Fokus Group 'Media'

The focus group 'media' is concerned with the relationship between religion, the senses and media. It investigates how objects (material or immaterial) and the senses are entangled in religious practice. Reciprocally, it seeks to understand the processes by which objects and the sensory experience thereof are imbued with a religious significance and communicated as religious. Our investigation on the relationship between religion, the senses and media is twofold, on the one hand comparative and focussing on development within religious traditions and on the second hand relational and concentrating on inter-religious perspectives. In this respect, the enquiry concentrates on the three following interconnected thematic foci: 1) the normative dimension of media, 2) media perception and consumption, and 3) the interweaving of media genres.

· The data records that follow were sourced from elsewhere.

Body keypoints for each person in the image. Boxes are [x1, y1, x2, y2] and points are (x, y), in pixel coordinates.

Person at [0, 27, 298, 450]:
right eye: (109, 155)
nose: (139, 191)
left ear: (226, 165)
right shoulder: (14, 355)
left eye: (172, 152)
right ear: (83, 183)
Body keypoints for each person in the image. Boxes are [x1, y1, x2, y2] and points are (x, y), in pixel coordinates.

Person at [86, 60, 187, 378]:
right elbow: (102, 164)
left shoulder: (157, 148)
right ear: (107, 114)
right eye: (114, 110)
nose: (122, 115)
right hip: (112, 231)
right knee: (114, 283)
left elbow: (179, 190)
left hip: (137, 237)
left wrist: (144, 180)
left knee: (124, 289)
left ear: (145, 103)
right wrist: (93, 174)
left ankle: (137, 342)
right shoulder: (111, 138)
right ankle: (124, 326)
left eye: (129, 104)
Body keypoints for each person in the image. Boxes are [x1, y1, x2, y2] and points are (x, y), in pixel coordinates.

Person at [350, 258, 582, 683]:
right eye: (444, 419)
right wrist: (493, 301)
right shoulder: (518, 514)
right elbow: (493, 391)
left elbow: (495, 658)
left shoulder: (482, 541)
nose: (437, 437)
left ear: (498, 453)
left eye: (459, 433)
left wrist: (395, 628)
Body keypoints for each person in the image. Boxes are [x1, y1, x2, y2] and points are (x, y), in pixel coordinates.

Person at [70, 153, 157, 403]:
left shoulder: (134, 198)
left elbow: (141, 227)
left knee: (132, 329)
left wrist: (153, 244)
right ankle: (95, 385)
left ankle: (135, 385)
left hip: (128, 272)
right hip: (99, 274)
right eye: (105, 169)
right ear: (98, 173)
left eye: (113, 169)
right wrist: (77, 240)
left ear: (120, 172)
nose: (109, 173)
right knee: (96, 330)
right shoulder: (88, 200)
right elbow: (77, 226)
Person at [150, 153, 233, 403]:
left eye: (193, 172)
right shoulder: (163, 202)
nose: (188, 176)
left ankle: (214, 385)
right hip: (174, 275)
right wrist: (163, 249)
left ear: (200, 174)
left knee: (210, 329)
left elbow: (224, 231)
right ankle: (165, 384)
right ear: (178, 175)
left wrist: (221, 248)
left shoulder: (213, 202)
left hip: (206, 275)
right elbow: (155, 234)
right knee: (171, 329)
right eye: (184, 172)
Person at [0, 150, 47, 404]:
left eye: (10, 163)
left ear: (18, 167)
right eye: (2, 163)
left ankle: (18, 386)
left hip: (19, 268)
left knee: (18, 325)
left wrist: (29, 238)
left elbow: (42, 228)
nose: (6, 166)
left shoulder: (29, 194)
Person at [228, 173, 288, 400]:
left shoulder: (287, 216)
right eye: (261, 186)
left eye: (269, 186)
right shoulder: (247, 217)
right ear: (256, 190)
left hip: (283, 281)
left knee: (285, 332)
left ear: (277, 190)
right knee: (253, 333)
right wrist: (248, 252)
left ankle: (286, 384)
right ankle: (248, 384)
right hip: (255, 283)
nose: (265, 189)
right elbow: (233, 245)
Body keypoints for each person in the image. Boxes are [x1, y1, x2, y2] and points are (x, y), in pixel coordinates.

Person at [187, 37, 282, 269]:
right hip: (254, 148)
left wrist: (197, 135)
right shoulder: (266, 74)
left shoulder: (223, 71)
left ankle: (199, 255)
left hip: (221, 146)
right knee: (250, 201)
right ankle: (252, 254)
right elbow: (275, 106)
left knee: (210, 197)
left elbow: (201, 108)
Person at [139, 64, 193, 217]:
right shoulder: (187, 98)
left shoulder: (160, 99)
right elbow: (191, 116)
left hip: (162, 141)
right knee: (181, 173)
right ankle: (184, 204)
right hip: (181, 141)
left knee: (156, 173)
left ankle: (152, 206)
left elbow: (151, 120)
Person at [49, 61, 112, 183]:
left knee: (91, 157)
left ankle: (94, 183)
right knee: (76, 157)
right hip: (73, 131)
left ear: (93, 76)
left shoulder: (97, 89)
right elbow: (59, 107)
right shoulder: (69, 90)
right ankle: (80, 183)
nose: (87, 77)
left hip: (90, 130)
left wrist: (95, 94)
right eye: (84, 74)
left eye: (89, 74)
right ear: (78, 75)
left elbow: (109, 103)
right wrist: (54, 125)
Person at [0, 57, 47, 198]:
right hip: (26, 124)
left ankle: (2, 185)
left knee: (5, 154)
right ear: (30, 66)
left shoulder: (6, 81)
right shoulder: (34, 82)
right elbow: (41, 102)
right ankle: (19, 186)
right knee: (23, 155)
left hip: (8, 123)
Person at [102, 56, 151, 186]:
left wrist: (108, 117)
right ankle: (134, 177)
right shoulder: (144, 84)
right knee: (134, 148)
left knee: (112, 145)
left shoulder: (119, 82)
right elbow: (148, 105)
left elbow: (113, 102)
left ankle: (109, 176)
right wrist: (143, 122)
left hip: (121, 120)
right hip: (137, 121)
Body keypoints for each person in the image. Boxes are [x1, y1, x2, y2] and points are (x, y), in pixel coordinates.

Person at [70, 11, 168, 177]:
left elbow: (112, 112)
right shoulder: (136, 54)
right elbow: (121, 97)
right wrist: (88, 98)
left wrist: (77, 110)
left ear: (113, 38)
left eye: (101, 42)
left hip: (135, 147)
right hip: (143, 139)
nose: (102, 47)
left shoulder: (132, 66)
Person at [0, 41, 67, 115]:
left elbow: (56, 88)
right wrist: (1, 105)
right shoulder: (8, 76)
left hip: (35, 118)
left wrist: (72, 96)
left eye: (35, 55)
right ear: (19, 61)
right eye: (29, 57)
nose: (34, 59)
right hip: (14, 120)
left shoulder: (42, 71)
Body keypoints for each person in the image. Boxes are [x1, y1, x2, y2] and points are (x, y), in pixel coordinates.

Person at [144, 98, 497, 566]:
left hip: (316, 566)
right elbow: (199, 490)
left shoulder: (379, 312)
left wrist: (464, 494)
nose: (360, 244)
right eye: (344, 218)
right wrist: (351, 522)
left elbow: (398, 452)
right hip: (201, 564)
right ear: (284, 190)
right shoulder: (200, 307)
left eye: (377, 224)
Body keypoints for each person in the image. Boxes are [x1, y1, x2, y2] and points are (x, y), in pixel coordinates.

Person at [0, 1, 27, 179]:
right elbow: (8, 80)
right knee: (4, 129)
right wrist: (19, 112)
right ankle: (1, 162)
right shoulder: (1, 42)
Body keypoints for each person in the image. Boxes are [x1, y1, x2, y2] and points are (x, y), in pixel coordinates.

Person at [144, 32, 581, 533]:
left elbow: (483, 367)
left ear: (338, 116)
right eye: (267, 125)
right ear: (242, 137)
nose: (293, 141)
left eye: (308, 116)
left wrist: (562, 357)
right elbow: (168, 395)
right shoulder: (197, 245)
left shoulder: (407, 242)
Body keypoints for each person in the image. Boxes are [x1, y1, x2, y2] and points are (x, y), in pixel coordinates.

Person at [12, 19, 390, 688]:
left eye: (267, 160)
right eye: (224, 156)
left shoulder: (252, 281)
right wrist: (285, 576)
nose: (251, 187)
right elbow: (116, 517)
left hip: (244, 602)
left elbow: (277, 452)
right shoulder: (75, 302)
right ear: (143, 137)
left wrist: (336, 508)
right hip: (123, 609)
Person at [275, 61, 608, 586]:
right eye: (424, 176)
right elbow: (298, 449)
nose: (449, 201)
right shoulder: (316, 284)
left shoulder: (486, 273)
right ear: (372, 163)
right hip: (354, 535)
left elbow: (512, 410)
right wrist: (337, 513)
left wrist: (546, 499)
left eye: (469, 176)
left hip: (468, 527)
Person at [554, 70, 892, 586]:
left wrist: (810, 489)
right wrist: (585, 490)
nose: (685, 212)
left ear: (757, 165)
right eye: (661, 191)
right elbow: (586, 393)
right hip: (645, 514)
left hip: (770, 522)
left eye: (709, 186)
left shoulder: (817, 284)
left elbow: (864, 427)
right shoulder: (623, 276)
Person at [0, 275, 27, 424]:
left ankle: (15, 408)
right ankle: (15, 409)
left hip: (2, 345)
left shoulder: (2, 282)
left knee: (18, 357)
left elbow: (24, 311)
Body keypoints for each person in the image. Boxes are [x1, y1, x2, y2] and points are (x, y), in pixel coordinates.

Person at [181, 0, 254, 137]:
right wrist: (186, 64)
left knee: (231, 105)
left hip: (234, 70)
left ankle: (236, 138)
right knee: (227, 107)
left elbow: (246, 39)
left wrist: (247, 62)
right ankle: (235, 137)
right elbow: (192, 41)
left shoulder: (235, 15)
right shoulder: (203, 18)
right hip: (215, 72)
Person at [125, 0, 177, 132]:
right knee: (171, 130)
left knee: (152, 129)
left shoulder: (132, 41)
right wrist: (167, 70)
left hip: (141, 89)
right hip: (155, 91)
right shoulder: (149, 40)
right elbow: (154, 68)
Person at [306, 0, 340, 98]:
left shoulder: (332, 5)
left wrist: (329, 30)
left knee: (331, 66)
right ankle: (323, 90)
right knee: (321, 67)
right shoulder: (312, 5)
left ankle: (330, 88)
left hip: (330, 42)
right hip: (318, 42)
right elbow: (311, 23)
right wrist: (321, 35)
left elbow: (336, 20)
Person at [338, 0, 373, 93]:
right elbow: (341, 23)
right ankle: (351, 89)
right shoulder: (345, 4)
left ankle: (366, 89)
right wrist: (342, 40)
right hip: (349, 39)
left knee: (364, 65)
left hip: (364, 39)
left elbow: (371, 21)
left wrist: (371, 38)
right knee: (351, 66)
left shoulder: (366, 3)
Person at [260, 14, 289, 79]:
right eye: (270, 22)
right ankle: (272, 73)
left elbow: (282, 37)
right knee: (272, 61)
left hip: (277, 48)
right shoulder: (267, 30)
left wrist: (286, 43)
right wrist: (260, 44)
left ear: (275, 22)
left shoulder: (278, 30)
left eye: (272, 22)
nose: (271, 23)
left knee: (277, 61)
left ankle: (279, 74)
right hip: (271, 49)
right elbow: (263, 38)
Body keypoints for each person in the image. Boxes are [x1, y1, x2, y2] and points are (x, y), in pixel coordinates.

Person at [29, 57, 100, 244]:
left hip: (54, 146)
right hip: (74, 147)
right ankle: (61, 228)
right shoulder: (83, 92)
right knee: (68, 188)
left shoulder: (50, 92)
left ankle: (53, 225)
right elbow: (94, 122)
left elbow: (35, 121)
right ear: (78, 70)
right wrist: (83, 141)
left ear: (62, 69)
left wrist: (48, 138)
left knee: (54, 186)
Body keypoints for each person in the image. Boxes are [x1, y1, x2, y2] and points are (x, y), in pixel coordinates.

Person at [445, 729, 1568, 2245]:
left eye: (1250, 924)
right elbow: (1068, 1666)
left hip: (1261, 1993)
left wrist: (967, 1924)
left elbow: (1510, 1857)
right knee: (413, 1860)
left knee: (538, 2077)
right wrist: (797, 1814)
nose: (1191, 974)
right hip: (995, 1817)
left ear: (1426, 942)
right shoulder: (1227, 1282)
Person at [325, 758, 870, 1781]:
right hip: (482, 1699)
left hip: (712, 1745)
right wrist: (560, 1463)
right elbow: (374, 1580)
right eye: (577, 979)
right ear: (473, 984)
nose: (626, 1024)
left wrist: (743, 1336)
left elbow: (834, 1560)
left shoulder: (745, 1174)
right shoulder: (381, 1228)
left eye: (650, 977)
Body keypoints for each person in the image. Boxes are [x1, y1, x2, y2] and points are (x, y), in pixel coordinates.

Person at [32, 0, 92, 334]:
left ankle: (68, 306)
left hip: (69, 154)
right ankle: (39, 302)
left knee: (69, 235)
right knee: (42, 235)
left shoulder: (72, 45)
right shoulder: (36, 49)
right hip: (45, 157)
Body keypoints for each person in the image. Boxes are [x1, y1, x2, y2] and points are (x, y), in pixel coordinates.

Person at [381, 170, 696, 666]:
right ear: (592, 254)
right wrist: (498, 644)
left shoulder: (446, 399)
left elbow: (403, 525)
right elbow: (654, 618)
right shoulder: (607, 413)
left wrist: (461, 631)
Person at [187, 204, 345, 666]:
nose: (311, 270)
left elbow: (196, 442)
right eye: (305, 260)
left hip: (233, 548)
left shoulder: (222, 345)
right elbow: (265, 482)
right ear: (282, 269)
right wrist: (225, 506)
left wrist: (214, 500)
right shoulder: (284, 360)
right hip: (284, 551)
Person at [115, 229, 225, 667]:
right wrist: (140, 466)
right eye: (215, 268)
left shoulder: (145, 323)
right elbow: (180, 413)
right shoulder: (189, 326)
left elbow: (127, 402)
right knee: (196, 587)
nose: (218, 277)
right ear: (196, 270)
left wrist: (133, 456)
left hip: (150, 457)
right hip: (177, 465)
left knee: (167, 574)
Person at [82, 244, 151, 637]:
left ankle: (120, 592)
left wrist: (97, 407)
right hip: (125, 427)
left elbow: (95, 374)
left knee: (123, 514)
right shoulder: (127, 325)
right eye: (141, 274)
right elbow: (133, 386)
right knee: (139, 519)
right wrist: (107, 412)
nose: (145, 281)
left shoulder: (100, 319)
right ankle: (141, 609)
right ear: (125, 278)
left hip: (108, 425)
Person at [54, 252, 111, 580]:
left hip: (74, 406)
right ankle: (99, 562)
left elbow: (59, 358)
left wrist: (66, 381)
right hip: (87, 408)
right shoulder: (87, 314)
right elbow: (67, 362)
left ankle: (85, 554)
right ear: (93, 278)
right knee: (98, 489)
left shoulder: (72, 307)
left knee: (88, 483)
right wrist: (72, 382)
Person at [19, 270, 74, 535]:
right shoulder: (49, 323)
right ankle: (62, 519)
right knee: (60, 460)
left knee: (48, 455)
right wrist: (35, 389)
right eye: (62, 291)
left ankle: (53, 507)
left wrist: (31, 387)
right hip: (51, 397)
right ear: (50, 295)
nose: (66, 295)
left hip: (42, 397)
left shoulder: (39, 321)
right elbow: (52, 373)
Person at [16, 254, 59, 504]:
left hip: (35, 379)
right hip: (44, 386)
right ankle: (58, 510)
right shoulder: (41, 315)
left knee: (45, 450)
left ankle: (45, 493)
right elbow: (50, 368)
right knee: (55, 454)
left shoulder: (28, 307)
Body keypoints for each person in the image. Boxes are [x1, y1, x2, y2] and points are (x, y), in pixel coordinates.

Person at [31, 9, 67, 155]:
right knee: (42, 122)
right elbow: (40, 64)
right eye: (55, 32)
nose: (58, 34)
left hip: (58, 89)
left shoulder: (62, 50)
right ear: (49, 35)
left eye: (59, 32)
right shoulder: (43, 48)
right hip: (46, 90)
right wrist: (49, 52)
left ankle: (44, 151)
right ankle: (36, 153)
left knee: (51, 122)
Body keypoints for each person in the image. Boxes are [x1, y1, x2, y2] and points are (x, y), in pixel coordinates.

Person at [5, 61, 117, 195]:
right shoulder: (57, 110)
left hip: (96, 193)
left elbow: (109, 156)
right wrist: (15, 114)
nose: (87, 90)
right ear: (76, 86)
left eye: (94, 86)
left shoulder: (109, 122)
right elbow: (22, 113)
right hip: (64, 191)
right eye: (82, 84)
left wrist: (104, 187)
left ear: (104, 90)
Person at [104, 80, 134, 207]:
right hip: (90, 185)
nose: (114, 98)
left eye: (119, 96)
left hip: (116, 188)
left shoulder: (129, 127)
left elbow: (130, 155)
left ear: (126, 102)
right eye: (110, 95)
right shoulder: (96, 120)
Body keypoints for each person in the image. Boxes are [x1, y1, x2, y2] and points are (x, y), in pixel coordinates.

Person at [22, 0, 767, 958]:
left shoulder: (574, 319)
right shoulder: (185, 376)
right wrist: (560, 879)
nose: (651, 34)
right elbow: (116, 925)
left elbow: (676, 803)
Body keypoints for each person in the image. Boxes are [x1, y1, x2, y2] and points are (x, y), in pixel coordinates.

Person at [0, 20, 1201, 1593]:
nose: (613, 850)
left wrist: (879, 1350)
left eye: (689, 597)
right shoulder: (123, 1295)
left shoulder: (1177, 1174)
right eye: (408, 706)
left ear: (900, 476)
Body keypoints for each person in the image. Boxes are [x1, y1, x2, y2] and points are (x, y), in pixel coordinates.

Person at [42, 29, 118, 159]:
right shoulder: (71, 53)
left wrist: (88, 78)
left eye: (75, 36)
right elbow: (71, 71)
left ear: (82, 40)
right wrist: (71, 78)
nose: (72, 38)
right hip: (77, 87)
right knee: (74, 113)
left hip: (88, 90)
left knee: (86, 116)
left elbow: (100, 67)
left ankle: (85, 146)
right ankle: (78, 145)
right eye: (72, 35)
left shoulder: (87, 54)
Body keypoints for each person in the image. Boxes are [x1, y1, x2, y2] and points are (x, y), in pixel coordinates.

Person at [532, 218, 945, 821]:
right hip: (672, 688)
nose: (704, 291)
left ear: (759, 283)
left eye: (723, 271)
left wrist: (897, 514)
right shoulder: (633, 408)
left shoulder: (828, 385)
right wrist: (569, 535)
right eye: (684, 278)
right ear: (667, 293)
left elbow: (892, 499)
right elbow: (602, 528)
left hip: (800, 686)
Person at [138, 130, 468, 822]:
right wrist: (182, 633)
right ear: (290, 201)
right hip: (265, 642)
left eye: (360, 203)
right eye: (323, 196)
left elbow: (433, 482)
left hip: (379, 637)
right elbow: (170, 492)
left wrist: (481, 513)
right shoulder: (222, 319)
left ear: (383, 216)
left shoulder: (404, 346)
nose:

  1. The first thematic focus concentrates on the manifold natures of media in relation to sensory stimuli and religious potency. To formulate a question: what should an object look, sound, taste smell or feel like in order to trigger the adequate physiological response and create religious experience? For example, the disregard of specific iconographic prescriptions in the making of images of Hindu gods may deter the god in question from entering the image he is called to embody and curtail the efficacy of the darśan (‘seeing’) ritual according to which the devotee establishes eye-contact with the god.1 Thus touched by the gaze of the deity, the devotee is thought to be blessed and a step closer to the liberation from the incessant cycle of rebirths. The group will explore mechanisms by which objects and their sensory impacts become accepted as religiously effective and will give particular attention to the role of inter-religious encounters in this recognition (or rejection).
  2. The second thematic focus further concentrates on the relation between objects and their sensory impacts and the act of perception itself. Media consumption itself involves the senses: The act of reading a book or listening to a broadcast depends on human perception. The senses themselves act in this regard as an intermediary medium, or as an extension of the primary medium. This emphasis on perception highlights the role of the materiality of the medium: Reading a book is not limited to making sense of the written text, it also includes feeling the weight of the book, smelling the paper, seeing the particularities of the writing. In this respect, the group is particularly interested in the ways in which and by which the interaction between a practitioner and an object comes to be rooted within the physiological realm that is articulated as relevant to the religious field. The Hindu ritual of prasada is an interesting example of a sensory experience being communicated as religious following the dispute between two groups. In certain Hindu theist traditions, after having been offered to the god, edibles are distributed between the brahmans and devotees. This practice was criticised by non-theist traditions who saw priests as thieves appropriating the pious offerings for their own good. A theology of food was developed in response to this accusation according to which prasada becomes the edible that is believed to be sanctified by a deity’s tasting before being in turn tasted by the devotees as a blessing.2
  3. The third thematic focus examines instances where media of different natures are brought together in religious contexts. One may envisage, for instance, a Sunday mass in a Catholic church celebrated by a priest who reads the sermon from an IPad. Religion can be understood as a ‘practice of mediation between humans and the professed transcendent that necessarily requires specific material media, that is, authorized forms through which the transcendent is being generated and becomes somehow tangible.’3 In religious practice, in turn, such material media are addressed, used and operated in multi-sensorial settings in order to invoke a transcendent or divine presence. In other words, material objects and the human senses are interwoven in religious practice in very specific ways – an entanglement that Birgit Meyer has termed ‘sensational forms’. These forms evolve within individual religious traditions over time. More to the point, religious traditions themselves evolve alongside their sensational forms, which come to be perceived as characteristic and typical for a particular religion. In this regard, the group will tackle the question whether sensational forms might be considered useful tertia comparationis in comparative research.

Finally, against this threefold backdrop, the focus group will pay special attention to times of media change and the intra- and interreligious discourses on such changes as well as the effect of a changing media environment to the sensational forms. Historical and contemporary examples will both be considered – such as the incorporation of scriptural elements in addition to (or as replacement of) oral forms or the incorporation of audio-visual and digital media in religious practice. In turn, processes of media change pose questions regarding the sensory quality of the respective new media and the religious potency of the new medium which the group offers to investigate.


[1] Eck, Diana. 1998 [1981]. Darśan: seeing the divine image in India (3rd ed.). New York: Columbia University Press.
[2] Davis, Richard. 2001. Indian Image-Worship and its Discontents. In: Assmann, J. and Baumgarten, Albert I. (Eds.): Representation in Religion. Studies in Honor of Moshe Barasch. Leiden: Brill, p. 107-132.
[3] Meyer, Birgit. 2013. Material Mediations and Religious Practices of World-Making. In: Lundby, Knut (Ed.): Religion across media. From early antiquity to late modernity. New York: Peter Lang, p. 1-19, here: p. 8.